Tips To Lower High Blood Pressure

High blood pressure (hypertension) is a condition in which the force of the blood against the artery walls is high enough that it may eventually cause health problems, such as heart disease.

“According to the American Heart Association, “High blood pressure affects approximately one in three adults in the United States, or about 76.4 million people.”

You can experience high blood pressure for years without any symptoms. People suffering from high blood pressure are more prone to health issues, including heart attack, kidney disease and stroke.

Blood Pressure Levels

  • Normal

    Systolic mmHg 90-119, and
    Diastolic mmHg 60-79

  • Stage 1 Hypertension

    Systolic mmHg 140-159, or
    Diastolic mmHg 90-99

  • Stage 2 Hypertension

    Systolic mmHg over 160, or
    Diastolic mmHg over 100

  • Hypotension (Low Blood Pressure)

    Systolic mmHg 90 or less, or
    Diastolic mmHg 60 or less

  • Prehypertension

    Systolic mmHg 120-139, or
    Diastolic mmHg 80-89

Tips to Lower High Blood Pressure

1. Maintain a Healthy Weight

Obesity increases the risk of developing high blood pressure. Losing even ten pounds can help lower your blood pressure. Try to maintain your weight to keep your blood pressure in control.

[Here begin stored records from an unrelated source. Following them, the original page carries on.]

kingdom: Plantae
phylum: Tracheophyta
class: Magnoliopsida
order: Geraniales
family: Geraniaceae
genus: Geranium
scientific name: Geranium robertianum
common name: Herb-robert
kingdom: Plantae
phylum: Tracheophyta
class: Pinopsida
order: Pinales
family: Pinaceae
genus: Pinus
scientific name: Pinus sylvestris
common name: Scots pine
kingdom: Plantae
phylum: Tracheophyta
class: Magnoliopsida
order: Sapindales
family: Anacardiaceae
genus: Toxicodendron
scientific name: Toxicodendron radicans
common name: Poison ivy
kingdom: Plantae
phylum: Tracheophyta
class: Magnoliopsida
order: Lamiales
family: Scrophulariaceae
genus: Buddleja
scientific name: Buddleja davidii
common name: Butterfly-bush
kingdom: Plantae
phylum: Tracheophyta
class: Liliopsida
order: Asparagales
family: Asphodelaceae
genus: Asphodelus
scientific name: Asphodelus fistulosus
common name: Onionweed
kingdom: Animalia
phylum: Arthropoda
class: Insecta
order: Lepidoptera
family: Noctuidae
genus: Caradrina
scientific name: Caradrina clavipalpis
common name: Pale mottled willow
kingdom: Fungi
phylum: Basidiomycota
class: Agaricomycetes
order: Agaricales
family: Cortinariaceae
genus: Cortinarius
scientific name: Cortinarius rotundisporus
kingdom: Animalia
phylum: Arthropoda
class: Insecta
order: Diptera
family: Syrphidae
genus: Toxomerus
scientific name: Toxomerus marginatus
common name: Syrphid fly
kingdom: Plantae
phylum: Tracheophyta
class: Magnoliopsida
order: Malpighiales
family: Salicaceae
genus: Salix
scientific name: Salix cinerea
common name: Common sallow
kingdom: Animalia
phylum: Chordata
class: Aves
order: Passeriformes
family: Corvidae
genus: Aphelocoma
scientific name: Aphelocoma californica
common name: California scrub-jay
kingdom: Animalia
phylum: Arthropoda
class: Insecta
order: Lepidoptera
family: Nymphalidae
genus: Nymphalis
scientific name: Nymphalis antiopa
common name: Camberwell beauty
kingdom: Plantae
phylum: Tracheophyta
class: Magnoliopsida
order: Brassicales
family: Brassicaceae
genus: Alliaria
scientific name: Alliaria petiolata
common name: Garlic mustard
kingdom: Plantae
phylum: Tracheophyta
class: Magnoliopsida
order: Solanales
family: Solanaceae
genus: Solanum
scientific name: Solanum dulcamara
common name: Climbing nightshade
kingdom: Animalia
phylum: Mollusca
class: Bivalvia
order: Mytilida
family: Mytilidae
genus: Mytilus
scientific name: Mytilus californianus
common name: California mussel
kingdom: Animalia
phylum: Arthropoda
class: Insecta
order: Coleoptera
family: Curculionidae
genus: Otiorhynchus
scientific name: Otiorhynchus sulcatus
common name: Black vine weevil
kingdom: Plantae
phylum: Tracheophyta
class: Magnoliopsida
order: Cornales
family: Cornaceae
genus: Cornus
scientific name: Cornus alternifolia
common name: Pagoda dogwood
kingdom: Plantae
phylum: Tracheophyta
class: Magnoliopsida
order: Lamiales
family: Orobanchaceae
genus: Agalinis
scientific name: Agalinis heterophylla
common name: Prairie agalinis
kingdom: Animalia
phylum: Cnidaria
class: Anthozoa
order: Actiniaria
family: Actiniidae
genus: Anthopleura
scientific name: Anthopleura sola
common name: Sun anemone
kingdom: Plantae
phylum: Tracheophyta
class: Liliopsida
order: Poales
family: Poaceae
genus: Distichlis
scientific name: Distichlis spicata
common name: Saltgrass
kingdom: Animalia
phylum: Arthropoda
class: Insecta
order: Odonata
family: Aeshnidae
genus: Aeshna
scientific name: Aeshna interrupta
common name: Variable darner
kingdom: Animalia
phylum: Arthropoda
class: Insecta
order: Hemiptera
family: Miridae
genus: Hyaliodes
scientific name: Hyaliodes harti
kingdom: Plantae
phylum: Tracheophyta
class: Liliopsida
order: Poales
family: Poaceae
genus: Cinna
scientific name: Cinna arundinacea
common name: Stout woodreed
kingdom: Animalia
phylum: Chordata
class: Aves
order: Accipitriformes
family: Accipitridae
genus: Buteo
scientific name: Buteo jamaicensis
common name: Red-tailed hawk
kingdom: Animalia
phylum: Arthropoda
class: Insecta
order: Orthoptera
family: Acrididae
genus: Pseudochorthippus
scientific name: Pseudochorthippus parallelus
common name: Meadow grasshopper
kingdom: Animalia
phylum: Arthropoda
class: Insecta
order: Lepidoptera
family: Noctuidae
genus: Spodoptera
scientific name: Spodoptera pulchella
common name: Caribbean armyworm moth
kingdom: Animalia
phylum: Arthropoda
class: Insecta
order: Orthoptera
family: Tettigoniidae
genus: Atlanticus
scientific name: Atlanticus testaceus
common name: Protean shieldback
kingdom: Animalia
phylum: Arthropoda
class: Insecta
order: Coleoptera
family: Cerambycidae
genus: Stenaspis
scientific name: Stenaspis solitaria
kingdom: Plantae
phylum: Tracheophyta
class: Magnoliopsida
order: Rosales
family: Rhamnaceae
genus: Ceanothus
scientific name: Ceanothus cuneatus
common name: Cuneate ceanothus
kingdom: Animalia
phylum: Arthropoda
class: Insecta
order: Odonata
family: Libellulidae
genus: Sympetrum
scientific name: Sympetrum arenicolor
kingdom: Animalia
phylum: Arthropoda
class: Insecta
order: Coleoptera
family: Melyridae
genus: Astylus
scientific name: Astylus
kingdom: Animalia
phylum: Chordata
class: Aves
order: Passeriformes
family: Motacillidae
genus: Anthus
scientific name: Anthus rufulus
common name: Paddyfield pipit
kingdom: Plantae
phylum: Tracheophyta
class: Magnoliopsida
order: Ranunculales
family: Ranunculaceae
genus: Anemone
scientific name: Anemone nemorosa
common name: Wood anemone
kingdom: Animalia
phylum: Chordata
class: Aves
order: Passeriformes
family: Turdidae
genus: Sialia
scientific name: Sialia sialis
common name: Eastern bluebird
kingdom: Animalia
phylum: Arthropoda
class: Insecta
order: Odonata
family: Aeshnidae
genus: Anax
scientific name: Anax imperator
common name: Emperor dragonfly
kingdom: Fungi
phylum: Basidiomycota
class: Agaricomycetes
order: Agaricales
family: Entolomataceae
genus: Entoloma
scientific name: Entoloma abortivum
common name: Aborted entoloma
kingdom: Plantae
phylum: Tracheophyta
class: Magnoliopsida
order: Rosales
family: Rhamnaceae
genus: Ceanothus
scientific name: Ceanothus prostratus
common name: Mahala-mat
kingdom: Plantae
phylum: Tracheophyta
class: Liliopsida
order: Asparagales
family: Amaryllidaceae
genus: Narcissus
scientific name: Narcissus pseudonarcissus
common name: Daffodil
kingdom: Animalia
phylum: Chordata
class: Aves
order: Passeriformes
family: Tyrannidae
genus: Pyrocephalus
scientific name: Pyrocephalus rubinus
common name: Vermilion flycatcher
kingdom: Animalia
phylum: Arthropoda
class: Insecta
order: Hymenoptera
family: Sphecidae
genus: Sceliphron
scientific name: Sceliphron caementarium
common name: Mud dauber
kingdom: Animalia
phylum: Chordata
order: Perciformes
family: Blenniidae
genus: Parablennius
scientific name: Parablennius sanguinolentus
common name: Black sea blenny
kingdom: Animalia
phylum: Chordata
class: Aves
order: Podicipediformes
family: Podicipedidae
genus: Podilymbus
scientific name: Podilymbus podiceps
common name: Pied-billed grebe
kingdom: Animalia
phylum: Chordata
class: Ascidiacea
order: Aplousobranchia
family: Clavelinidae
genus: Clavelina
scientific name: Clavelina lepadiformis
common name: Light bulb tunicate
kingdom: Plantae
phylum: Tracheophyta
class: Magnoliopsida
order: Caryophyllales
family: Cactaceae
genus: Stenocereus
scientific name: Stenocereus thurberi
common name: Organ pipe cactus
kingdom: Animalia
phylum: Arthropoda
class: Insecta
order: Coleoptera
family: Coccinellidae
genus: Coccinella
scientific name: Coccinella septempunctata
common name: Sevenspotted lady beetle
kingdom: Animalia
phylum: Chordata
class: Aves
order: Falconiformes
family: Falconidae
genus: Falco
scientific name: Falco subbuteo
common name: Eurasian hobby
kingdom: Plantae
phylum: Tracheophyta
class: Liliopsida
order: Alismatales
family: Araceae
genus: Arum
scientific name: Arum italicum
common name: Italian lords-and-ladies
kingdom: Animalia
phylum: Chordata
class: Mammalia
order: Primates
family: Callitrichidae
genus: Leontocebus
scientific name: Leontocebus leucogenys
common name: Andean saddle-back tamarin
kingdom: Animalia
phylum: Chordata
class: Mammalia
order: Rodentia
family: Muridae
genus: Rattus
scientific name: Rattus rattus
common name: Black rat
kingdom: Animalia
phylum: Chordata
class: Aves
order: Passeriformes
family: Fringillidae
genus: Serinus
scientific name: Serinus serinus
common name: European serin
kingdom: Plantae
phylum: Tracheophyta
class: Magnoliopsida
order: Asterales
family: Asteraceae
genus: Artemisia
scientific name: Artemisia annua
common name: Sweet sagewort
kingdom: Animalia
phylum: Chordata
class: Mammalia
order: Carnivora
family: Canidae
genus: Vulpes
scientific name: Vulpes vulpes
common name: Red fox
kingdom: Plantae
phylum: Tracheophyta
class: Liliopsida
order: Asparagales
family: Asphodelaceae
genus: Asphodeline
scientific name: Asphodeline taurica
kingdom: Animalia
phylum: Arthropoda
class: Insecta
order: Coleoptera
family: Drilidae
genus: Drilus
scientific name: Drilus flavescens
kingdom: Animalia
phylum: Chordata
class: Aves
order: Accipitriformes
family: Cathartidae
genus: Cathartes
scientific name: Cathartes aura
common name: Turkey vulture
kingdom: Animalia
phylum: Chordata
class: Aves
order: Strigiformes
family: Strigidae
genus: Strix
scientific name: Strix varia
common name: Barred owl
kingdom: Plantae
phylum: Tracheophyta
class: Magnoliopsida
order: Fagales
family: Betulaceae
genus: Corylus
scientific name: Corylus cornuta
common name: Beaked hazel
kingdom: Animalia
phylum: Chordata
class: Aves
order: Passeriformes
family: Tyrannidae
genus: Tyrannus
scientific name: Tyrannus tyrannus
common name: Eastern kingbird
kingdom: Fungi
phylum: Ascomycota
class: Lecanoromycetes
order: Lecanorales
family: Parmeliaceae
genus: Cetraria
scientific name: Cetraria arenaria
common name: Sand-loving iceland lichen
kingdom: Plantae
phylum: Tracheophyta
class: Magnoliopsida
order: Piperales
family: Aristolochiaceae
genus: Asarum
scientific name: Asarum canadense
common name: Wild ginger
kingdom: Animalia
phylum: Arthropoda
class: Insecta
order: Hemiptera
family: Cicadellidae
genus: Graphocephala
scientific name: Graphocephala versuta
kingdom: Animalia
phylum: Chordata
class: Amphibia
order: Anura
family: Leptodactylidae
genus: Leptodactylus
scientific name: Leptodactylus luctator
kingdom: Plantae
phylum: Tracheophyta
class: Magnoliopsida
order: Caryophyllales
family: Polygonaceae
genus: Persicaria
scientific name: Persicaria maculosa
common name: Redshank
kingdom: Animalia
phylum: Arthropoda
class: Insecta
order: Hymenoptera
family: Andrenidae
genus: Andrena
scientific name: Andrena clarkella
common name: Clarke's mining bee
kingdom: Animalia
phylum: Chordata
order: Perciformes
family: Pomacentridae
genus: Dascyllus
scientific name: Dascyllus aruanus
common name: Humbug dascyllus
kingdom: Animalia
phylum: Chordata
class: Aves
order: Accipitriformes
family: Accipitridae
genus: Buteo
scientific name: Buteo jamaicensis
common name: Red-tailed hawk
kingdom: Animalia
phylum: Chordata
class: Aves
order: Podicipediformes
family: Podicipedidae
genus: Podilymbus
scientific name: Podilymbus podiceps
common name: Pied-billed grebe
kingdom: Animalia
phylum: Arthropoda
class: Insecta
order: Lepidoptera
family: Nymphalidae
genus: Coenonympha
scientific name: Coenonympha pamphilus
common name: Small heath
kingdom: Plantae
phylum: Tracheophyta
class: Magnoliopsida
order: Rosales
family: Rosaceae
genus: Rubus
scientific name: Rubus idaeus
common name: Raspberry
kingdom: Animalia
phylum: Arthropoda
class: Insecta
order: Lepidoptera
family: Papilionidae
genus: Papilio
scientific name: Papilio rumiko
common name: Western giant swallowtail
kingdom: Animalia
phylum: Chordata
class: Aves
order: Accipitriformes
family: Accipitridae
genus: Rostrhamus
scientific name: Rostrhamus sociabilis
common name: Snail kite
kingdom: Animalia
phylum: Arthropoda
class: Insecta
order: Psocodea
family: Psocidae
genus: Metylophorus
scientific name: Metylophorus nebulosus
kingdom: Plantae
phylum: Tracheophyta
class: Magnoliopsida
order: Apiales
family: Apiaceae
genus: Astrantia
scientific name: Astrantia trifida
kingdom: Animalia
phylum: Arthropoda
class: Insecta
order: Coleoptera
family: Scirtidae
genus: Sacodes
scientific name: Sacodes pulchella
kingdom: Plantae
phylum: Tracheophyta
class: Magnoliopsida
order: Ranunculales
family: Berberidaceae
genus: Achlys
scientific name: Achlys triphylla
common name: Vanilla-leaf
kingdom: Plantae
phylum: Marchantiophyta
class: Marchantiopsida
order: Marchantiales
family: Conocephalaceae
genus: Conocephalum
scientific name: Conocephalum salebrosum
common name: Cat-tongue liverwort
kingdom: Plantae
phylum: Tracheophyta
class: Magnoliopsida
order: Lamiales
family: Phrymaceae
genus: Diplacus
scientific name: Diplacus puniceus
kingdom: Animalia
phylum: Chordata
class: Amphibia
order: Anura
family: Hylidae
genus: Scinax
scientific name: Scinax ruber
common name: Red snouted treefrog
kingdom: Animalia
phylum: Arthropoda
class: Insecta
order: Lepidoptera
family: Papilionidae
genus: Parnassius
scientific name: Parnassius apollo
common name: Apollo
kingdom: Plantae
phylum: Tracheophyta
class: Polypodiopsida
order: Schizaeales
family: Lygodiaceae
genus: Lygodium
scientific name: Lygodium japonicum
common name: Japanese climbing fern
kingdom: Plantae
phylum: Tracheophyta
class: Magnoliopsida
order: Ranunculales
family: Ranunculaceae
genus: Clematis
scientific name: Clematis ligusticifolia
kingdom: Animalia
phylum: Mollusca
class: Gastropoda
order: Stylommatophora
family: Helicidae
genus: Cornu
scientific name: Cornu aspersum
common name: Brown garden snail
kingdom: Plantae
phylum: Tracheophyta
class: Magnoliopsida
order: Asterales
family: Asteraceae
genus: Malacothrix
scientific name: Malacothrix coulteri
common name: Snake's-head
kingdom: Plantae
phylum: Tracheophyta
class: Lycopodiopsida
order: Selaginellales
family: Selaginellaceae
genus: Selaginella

  • Exercise regularly to reduce your weight. Make sure to exercise at least for 30 minutes in a day. It can be a brisk walk, yoga, gardening, and bicycling.
  • Eat small portions of your meal. Avoid eating heavy meals at night. Make sure to eat 2 hours before going to bed.

2. Healthy Diet

Eat foods that contain low amount of saturated fats, total fat, and cholesterol. Eat more amount of fruits, vegetable, and low fat dairy products. Eat according To DASH plan. You can add whole grains, fish, poultry, nuts, red meat, and sweets and sugared beverages to your diet. These foods are high in potassium, calcium, and magnesium, as well as protein and fiber. The DASH eating plan increases your fiber intake, so you might initially experience bloating and diarrhea. Get used to the DASH way of eating and then gradually increase your daily servings of fruits, vegetables, and grains.

3. Limit Your Alcohol Intake

Drinking too much alcohol can raise blood pressure and can increase the risk of health issues such as liver, brain, and heart. Alcohol being high in calories, block your efforts to lose weight. So make sure to limit your alcohol intake.

Women can have one drink in a day and men can have two drinks.

Your healthcare provider might advise you to avoid alcohol, depending on your health condition and your medications.

4. Reduce Sodium Intake

A small reduction in sodium intake can lower your blood pressure by 2 to 8 mm Hg. The effect of sodium intake on blood pressure varies from person to person.

The recommended amount of sodium intake is less than 2,300 milligrams (mg) a day or less. However, a lower sodium intake is 1,500 mg a day or less for the people with greater salt sensitivity, including:

  • African-Americans
  • Anyone age 51 or older
  • Anyone diagnosed with high blood pressure, diabetes or chronic kidney disease

Follow these tips to decrease sodium intake.

  • Make sure to read food labels and choose low-sodium foods and beverages.
  • Eat fewer processed foods.
  • Use herbs or spices to add flavor to your food. Avoid adding salt as 1 teaspoon of salt has 2,300 mg of sodium.